**Work to complete:**
All that is needed is the number of lines in the records that contain the word "stack", stated without anything else.

═════ Source records

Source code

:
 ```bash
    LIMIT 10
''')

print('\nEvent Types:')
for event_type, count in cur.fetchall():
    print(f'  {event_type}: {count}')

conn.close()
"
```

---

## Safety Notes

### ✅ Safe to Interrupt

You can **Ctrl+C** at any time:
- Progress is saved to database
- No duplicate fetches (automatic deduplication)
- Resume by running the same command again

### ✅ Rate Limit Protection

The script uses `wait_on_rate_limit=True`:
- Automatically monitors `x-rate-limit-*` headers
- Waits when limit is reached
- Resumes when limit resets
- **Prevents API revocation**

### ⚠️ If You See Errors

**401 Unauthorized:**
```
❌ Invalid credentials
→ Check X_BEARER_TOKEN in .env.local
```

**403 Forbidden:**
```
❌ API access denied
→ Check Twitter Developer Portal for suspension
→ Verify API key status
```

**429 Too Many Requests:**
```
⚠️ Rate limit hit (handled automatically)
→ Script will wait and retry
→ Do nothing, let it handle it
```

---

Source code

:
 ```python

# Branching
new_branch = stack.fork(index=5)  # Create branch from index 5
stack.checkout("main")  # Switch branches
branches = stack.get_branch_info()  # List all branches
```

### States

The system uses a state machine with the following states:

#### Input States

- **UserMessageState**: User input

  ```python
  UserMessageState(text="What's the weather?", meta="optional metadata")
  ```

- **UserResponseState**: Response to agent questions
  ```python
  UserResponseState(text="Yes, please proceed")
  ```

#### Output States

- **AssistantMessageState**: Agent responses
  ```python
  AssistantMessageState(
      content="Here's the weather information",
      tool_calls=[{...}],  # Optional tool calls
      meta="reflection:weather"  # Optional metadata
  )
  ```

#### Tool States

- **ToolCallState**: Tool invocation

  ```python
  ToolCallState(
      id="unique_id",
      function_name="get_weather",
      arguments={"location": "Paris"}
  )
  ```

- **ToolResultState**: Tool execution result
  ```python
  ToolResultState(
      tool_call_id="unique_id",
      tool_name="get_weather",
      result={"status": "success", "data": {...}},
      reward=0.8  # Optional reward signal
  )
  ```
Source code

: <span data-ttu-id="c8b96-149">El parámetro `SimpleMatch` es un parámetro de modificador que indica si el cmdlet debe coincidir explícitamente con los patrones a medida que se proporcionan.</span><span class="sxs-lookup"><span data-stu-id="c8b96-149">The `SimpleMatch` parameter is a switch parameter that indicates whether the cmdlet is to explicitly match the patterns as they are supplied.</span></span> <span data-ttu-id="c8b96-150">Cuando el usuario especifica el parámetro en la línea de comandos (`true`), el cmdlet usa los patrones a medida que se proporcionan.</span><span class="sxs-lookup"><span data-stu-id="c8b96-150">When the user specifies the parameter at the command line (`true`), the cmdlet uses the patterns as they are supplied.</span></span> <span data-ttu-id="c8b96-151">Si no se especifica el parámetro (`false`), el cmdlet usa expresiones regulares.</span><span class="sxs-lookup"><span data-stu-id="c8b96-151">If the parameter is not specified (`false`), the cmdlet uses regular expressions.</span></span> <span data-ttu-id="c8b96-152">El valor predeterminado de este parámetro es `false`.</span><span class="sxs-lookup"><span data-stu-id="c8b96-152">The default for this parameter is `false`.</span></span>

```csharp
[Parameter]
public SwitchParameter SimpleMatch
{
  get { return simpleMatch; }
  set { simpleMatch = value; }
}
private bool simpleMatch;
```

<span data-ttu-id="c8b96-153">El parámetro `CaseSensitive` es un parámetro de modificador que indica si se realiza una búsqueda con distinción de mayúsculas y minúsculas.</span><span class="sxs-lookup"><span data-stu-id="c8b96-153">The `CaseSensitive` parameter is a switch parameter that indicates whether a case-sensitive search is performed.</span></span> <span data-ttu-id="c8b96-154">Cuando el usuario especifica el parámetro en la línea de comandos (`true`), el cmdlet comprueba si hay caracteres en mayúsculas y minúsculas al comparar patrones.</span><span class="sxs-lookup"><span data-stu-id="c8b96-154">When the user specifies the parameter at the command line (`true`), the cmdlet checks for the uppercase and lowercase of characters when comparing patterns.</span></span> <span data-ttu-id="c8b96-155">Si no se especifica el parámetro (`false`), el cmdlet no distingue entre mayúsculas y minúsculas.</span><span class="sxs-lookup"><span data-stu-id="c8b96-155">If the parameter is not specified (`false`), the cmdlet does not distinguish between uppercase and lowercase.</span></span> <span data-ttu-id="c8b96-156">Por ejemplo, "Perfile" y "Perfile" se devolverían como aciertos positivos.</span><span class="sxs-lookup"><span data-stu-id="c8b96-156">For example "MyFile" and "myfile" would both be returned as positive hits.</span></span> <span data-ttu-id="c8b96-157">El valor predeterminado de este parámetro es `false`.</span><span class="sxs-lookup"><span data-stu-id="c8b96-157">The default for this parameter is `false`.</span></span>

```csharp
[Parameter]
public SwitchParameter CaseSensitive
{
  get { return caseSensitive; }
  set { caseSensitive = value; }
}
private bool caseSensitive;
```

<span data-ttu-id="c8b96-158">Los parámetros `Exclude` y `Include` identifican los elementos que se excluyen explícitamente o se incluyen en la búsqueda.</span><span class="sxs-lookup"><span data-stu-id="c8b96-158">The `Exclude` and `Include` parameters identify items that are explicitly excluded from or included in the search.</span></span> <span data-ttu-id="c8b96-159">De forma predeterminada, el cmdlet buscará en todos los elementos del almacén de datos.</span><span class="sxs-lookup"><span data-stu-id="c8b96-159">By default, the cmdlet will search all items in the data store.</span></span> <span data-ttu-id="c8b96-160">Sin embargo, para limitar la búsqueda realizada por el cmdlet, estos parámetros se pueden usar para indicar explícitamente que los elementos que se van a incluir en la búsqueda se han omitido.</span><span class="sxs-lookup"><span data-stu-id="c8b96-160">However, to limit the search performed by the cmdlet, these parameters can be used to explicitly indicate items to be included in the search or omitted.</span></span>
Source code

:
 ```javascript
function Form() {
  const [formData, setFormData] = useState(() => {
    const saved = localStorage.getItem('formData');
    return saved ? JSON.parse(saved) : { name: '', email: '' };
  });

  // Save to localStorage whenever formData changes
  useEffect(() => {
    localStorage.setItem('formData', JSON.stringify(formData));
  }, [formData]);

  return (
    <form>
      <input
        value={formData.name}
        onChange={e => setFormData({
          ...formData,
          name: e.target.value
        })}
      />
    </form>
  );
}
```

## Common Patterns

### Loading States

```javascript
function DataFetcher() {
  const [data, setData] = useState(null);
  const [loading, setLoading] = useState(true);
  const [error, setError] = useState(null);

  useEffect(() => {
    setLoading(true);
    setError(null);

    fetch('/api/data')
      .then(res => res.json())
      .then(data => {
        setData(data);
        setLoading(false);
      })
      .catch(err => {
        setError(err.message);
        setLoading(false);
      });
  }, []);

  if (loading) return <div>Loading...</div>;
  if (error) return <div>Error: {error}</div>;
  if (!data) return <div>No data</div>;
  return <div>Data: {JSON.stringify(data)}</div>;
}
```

══════════

**Solution:**
3